There are no none-ASCII characters in it.
when I try to read it using python it will not let me.
I used: df = self.s3_input_bucket.get_file_contents_from_s3(path)
as I used on many occasions recently in the same script, and get: UnicodeDecodeError: 'utf8' codec can't decode byte 0x84 in position 14: invalid start byte.
to make sure it goes to the right path, i put another plain text file in the same folder and was able to read it without a problem.

I tried many solutions I found on other questions. just one example, I saw a solution someone offered, to try this:

str = unicode(str, errors='replace')

or

str = unicode(str, errors='ignore')
from this question: UnicodeDecodeError: 'utf8' codec can't decode byte 0x9c
but how can I use them in this case?
this did not work:

str = unicode(self.s3_input_bucket.get_file_contents_from_s3(path), errors='replace')

Zusman
  • 606
  • 1
  • 7
  • 31
  • 1
    The file is not encoded with UTF-8. You need to tell the S3 library to use a different codec. Which library are you using? A search for "AWS S3" returns multiple matches on PyPI. – lenz Feb 03 '19 at 10:58
  • 1
    This is one of the many weaknesses with the CSV formats. As with all text files, you have to read it with the character encoding it was written with. If you don't know which it is then there is a failed communication. Can you ask the writer or refer to documents or see the HTTP headers, ...? – Tom Blodget Feb 03 '19 at 14:44

2 Answers2

3

Apparently, I tried to open a zipped filed.
after much research, I was able to read it into a data frame using this code:

import zipfile
import s3fs
s3_fs = s3fs.S3FileSystem(s3_additional_kwargs={'ServerSideEncryption': 'AES256'})

market_score = self._zipped_csv_from_s3_to_df(os.path.join(my-bucket, path-in-bucket), s3_fs)

def _zipped_csv_from_s3_to_df(self, path, s3_fs):
    with s3_fs.open(path) as zipped_dir:
            with zipfile.ZipFile(zipped_dir, mode='r') as zipped_content:
                for score_file in zipped_content.namelist():
                    with zipped_content.open(score_file) as scores:
                        return pd.read_csv(scores)
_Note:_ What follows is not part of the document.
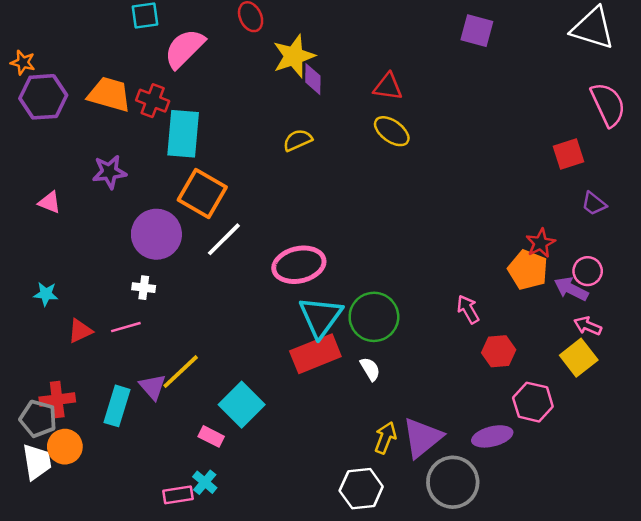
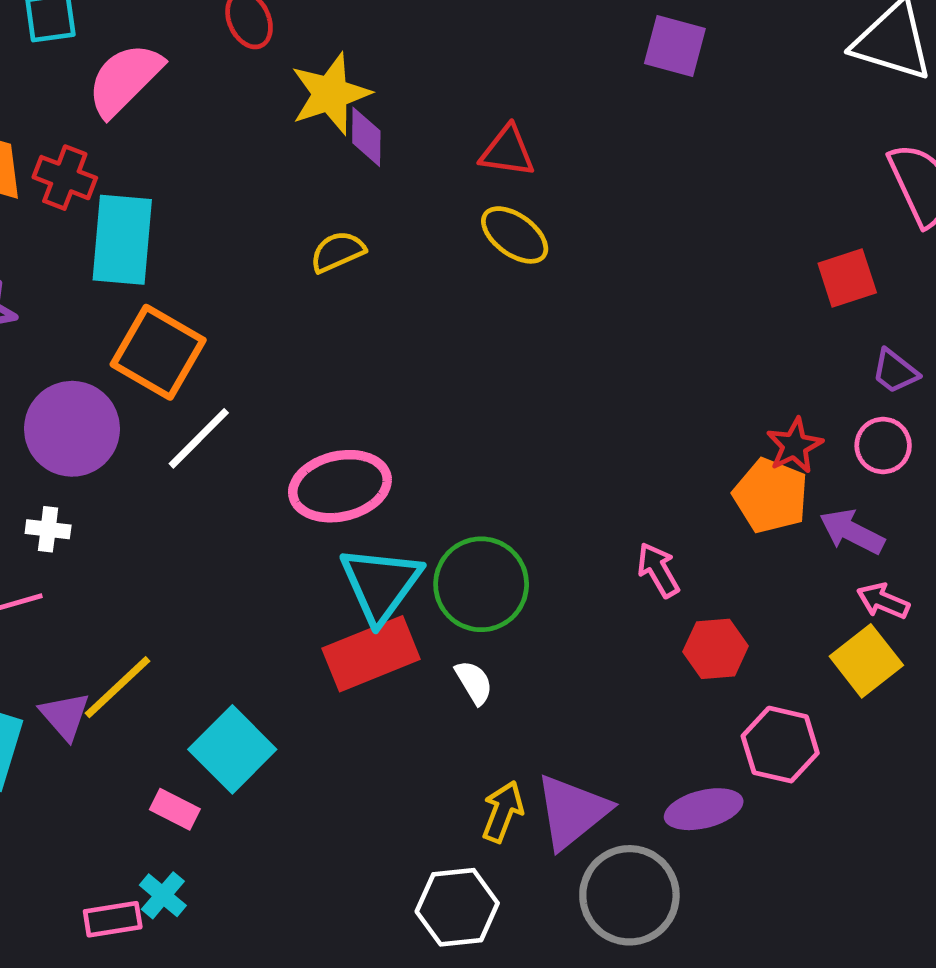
pink circle: (588, 271) -> (883, 446), moved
I will always have only one csv file inside the zip, so that is why I know I can return on the first iteration.
however this function iterate over the files in the zip.

Zusman
  • 606
  • 1
  • 7
  • 31
2

The error message in the question actually related to a CSV encoding issue (quite separate from the title: "read zipped CSV from s3").

One possible solution to the title question is:

pd.read_csv('s3://bucket-name/path/to/zip/my_file.zip')

Pandas will open the zip and read in the CSV. This will only work if the zip contains a single CSV file. If there are multiple, another solution is required (perhaps more like OP's solution).

The encoding issue can be resolved by specifying the encoding type in the read. For example:

pd.read_csv('s3://bucket-name/path/to/zip/my_file.zip', encoding = "ISO-8859-1")

defraggled
  • 1,014
  • 11
  • 13